なぜ多い?大阪、兵庫出身の甲子園球児、中学野球から見える “気質”と“伝統”
関西から全国へ行く選手たち
全国49代表、882人の球児が集う甲子園。今年はその9人に1人が、大阪か兵庫の出身となった(写真は一昨年の開会式) 【写真:アフロ】
そんな甲子園を見て、毎年思うことがある。それは、大阪府と兵庫県出身の選手が全国の高校から多数出場しているということだ。今大会も、大阪府出身選手がなんと20府県から62人も出場する。兵庫県出身選手も17府県で36人、愛知や神奈川をしのぎ、2校が出場する北海道と並び2位。この2府県で、全体のベンチ入り882人中98人、9人に1人は大阪か兵庫出身の選手なのだ。(関連リンク:グラフィックレポートVol.1「甲子園球児に見る出身地と出場校の関係」を参照)
選手たちを見渡すと、大半の選手が中学時代に硬式のチームに所属し、腕を磨いた選手たちということに気付く。その背景はどのようになっているのだろうか。
大阪、兵庫のたたき上げは“別格”
数が多いだけではなく実力もなかなか。中学硬式野球ナンバーワンを決める全日本中学野球選手権大会(通称:ジャイアンツカップ)でこれまで3度優勝している枚方ボーイズを筆頭に、ボーイズやシニア、ヤングの全国大会で優勝するほどの実力派チームが名を連ねている。

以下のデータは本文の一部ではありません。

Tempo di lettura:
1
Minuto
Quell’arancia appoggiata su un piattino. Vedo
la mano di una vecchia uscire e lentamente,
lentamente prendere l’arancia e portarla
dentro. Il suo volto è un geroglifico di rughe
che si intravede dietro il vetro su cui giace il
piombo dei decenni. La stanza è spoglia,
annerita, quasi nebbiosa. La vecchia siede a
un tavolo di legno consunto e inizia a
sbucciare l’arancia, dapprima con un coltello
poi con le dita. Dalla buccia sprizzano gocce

激戦区であるため、地区予選突破も難しく、平日も練習をして力をつけているチームが多い。指導者も、あの関西ノリでガンガンくる。気のないプレーをしようものなら指導者から容赦なく罵声が飛び、試合でミスをしようものならすぐに代えられる。チーム内の競争も激しく、平日に、元プロによる“野球塾”に通って力をつけていく選手も少なくない。
もちろん、関東や東海地区でもこのようなチームはあるが、やはり関西の“たたき上げ”は別格だ。選手も指導者も、中学時代の日本一はもちろん、その先にある高校での活躍を目標に練習に励む。さらに保護者が手厚くサポートするチームが大阪や兵庫には多い。